With this example, it’s fairly easy to see how two people could go through Software Design and get very different things out of the experience. I learned how to utilize object oriented software principles to make a simple game, whereas some of classmates learned how to visualize massive amounts of data. These are two very different outcomes from the same project, and projects are the backbone of this class.

Now let’s take a look at CS 35. CS 35 has students go through a series of problem sets that expose them to different Python libraries and challenges them to do some really cool things with those Python libraries. Students learn how to use Python for image processing, machine learning, file management, web interfacing, and so on.

It’s an awesome class, but it’s structured very differently than Software Design. Students in CS 35 come out of it with a shared experience, and shared knowledge. Everyone going through CS 35 will learn about image processing, machine learning, and so on. Students going through Software Design will have very different experiences depending on where they choose to invest their time. This makes Software Design a strong example of Olin’s self directed learning model.

With all this, the question remains: How does this relate to Pass/No Record? Pass/No Record is the epitome of self directed learning. You’re not doing it for the grade; you’re doing it for your own learning.

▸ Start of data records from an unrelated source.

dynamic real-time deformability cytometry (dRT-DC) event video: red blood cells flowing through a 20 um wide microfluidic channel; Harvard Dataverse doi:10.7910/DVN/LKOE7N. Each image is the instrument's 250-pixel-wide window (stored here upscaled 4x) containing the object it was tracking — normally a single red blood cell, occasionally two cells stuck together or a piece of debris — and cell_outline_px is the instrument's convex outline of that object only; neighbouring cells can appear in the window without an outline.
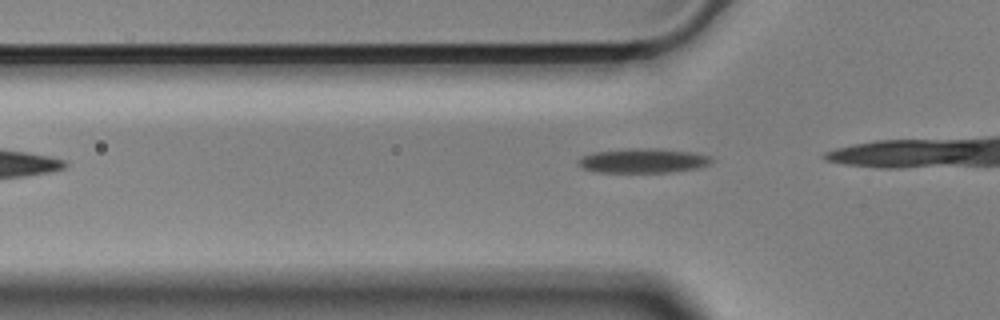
{"species": "Egyptian fruit bat (a non-hibernating species)", "species_latin": "Rousettus aegyptiacus", "temperature_condition": "cold", "stored_images_in_passage": 30, "camera_frame_rate_fps": 3000, "um_per_image_px": 0.085, "animal": {"sex": "male"}, "frame": {"image": 1, "passage_image": 4, "time_ms": 1.0, "image_size_px": [1000, 320], "cell_outline_px": [[712, 160], [708, 164], [696, 168], [672, 172], [600, 172], [584, 168], [580, 164], [580, 160], [584, 156], [592, 152], [628, 148], [652, 148], [692, 152], [708, 156]], "centroid_in_image_um": [54.67, 13.65], "position_along_channel_um": 71.1, "area_um2": 18.61}}
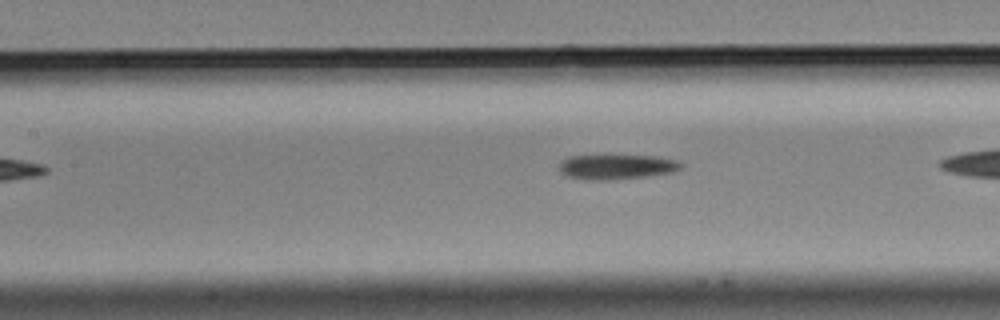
{"frame": {"image": 2, "passage_image": 11, "time_ms": 3.333, "image_size_px": [1000, 320], "cell_outline_px": [[680, 168], [672, 172], [644, 176], [608, 180], [584, 180], [564, 176], [560, 172], [560, 160], [568, 156], [604, 152], [608, 152], [652, 156], [676, 160], [680, 164]], "centroid_in_image_um": [52.26, 14.12], "position_along_channel_um": 155.1, "area_um2": 18.67}}
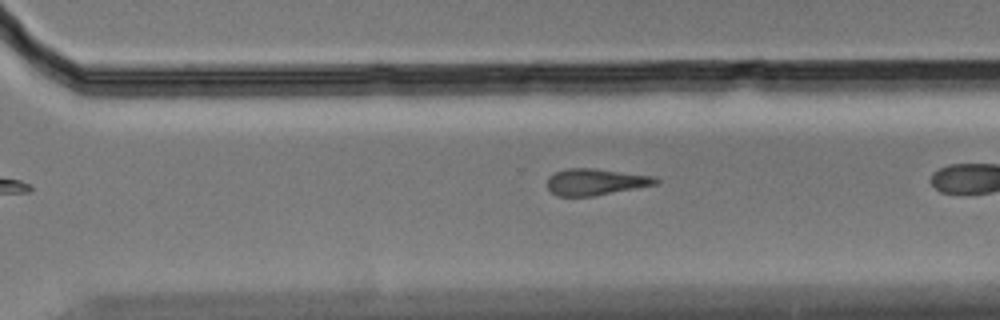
{"frame": {"image": 3, "passage_image": 25, "time_ms": 8.0, "image_size_px": [1000, 320], "cell_outline_px": [[660, 180], [656, 184], [592, 196], [556, 196], [548, 188], [548, 176], [556, 172], [568, 168], [592, 168], [652, 176]], "centroid_in_image_um": [50.58, 15.46], "position_along_channel_um": 320.0, "area_um2": 16.42}}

No one is going to be there to evaluate and hold you accountable for the effort you put into your first semester classes.

It’s up to you to begin taking control of how you spend your time, to start figuring out how you best learn, to get what you want to get out of your classes, and to get what you want to get out of your education.

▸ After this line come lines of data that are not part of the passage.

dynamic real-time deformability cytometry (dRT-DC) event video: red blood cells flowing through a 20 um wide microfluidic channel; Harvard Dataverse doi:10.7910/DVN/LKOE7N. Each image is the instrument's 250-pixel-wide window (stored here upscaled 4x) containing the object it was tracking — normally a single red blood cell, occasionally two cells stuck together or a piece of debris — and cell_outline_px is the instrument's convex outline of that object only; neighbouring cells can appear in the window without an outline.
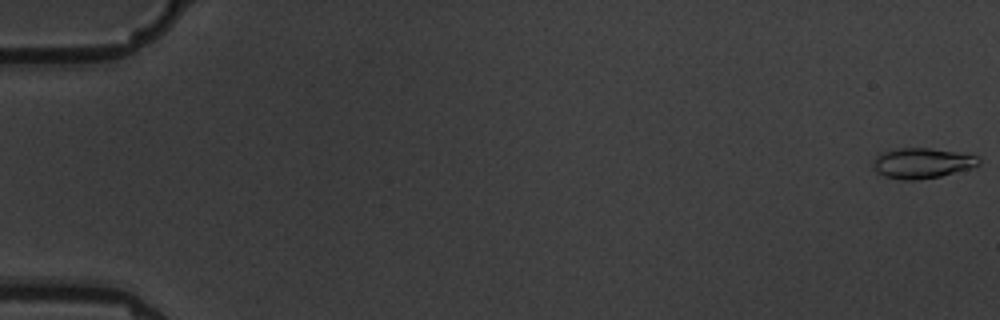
{"species": "common noctule bat (a hibernating species)", "species_latin": "Nyctalus noctula", "temperature_condition": "warm", "stored_images_in_passage": 11, "camera_frame_rate_fps": 3000, "um_per_image_px": 0.085, "animal": {"sex": "male", "body_mass_g": 19.5, "forearm_length_mm": 54.6}, "frame": {"image": 1, "passage_image": 1, "time_ms": 0.0, "image_size_px": [1000, 320], "cell_outline_px": [[980, 164], [972, 168], [940, 176], [916, 180], [900, 180], [884, 176], [876, 172], [872, 164], [872, 160], [880, 152], [896, 148], [928, 148], [956, 152], [976, 156], [980, 160]], "centroid_in_image_um": [78.32, 13.87], "position_along_channel_um": 6.7, "area_um2": 18.79}}
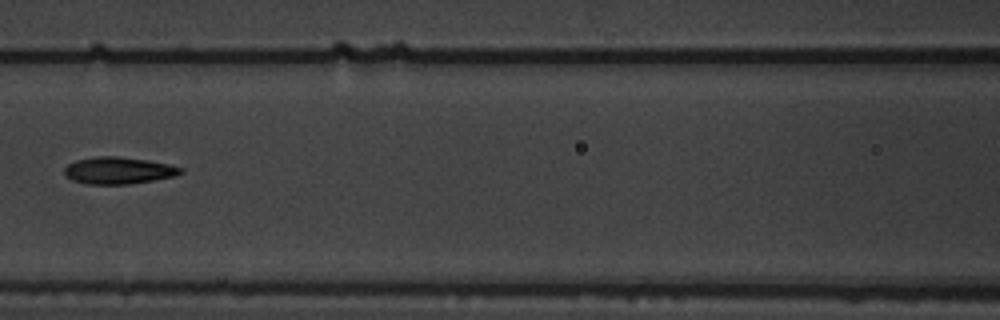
{"frame": {"image": 2, "passage_image": 8, "time_ms": 9.0, "image_size_px": [1000, 320], "cell_outline_px": [[184, 172], [176, 176], [128, 184], [84, 184], [72, 180], [64, 176], [64, 168], [68, 164], [76, 160], [96, 156], [116, 156], [148, 160], [168, 164], [184, 168]], "centroid_in_image_um": [10.05, 14.49], "position_along_channel_um": 156.5, "area_um2": 18.38}}
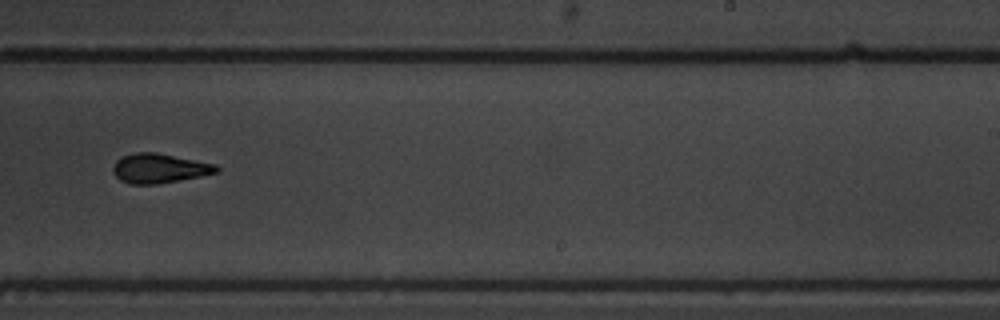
{"frame": {"image": 3, "passage_image": 11, "time_ms": 12.333, "image_size_px": [1000, 320], "cell_outline_px": [[220, 172], [200, 176], [156, 184], [128, 184], [120, 180], [112, 172], [112, 168], [116, 160], [120, 156], [136, 152], [156, 152], [216, 164], [220, 168]], "centroid_in_image_um": [13.52, 14.3], "position_along_channel_um": 275.5, "area_um2": 17.92}}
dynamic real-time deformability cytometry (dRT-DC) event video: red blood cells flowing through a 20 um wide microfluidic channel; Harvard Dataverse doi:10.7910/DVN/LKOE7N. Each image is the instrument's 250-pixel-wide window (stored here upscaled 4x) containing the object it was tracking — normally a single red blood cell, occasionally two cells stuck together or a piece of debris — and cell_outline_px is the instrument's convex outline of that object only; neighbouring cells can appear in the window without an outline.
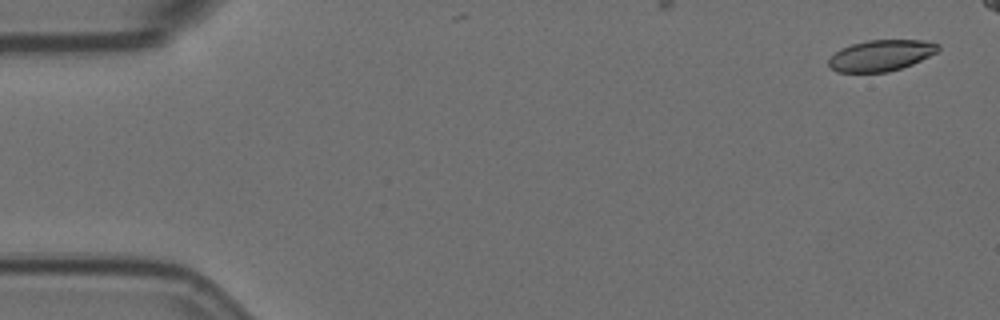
{"species": "Egyptian fruit bat (a non-hibernating species)", "species_latin": "Rousettus aegyptiacus", "temperature_condition": "room temperature", "stored_images_in_passage": 2, "camera_frame_rate_fps": 3000, "um_per_image_px": 0.085, "animal": {"sex": "female"}, "frame": {"image": 1, "passage_image": 1, "time_ms": 0.0, "image_size_px": [1000, 320], "cell_outline_px": [[940, 48], [936, 52], [912, 64], [888, 72], [836, 72], [828, 64], [828, 60], [840, 48], [852, 44], [868, 40], [924, 40], [940, 44]], "centroid_in_image_um": [74.88, 4.71], "position_along_channel_um": 10.1, "area_um2": 19.71}}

If you want to get better at sketching and communicating ideas visually, really pour your heart into practicing sketching in Design Nature. If you want to learn more niche programming skills, take what you learned in ModSim about parameters, functions, and arguments, and go work on a project in the Robo Lab. Start searching for the opportunities to work on what you want to work on.

Of course, figuring out what you’re going to want to work on can be really challenging. A lot of Oliners advise that you try everything all at once and see what sticks. It’s Pass/No Record after all, so why not go ahead and take the risk of overcommitment? Well, from my perspective, you shouldn’t because overcommitment is overcommitment.

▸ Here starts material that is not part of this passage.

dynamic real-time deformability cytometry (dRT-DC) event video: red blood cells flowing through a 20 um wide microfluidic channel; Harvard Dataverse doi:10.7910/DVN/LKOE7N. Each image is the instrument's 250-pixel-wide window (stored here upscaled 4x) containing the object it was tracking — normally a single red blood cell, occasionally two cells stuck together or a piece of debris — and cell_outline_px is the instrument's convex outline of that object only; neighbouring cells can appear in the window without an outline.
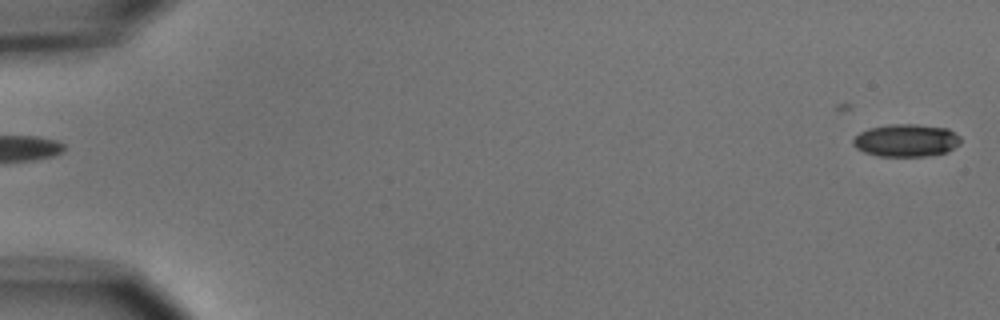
{"species": "common noctule bat (a hibernating species)", "species_latin": "Nyctalus noctula", "temperature_condition": "cold", "stored_images_in_passage": 6, "segment_of_instrument_passage": [2, 2], "camera_frame_rate_fps": 3000, "um_per_image_px": 0.085, "animal": {"sex": "male", "body_mass_g": 15.6}, "frame": {"image": 1, "passage_image": 6, "time_ms": 6.0, "image_size_px": [1000, 320], "cell_outline_px": [[960, 144], [948, 152], [928, 156], [880, 156], [864, 152], [856, 148], [852, 144], [852, 140], [860, 132], [868, 128], [888, 124], [916, 124], [948, 128], [960, 136]], "centroid_in_image_um": [77.03, 11.93], "position_along_channel_um": 8.0, "area_um2": 20.63}}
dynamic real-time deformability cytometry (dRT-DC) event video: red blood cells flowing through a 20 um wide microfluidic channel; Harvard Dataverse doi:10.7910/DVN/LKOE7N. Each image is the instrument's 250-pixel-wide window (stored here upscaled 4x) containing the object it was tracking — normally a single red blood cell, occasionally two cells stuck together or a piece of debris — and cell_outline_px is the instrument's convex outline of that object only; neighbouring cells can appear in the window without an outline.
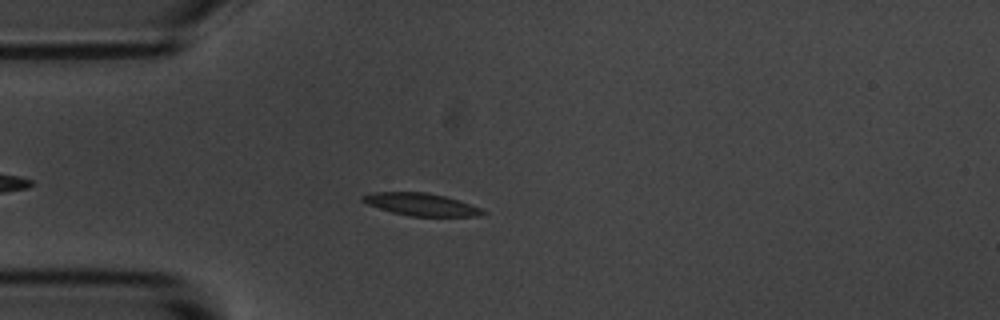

You could try this approach and spread yourself thin over Baja, OARS, the Robo Lab, Ultimate, and all of your coursework, but there’s no way you’ll get what you want to get out of any one of those things.

Everyone on this earth has exactly 24 hours in a single day, no more and no less. The more things you’re doing, the less time you can allocate to any one thing. The less time you can allocate to any one thing, the lower the chance you can actually get what you want to out of any one thing. Also, the higher the chance that your personal health is going to take the hit for your overcommitments. Your sleep is important, dammit!

To remedy all of what I’ve said, I want to leave you with a piece of advice that I welcome you to follow or not follow as you see fit. Take advantage of Pass/No Record as a time to get yourself situated, to figure out how to balance your coursework, your extracurriculars, and your own personal health.

Don’t fall into the trap of seeing Pass/No Record as an opportunity to slack off and do whatever you want. Use it as an opportunity to prepare yourself for the rest of your time at Olin. Set up good habits now so that when you’re thrown into the more intense classes like QEA, MechProto, or SoftDes, you’re ready for it.

Everardo Gonzalez, your friendly neighborhood ModSim NINJA

One Last Note:
As a ModSim NINJA, I get to work with ya’ll and get some glimpses into your lives and how awesome you all are. There’s so much positivity and awesome questions! Keep that up! Asking questions when I’m lost and keeping a positive attitude in the face of some really intense challenges is probably the reason I’ve survived QEA thus far. Keep those positive attitudes and inquiring minds. Just make sure you’re taking care of yourself and not falling into the overcommitment no-sleep tired-all-the-time trap. It’s not a fun place to be, and yes, I’m speaking from experience.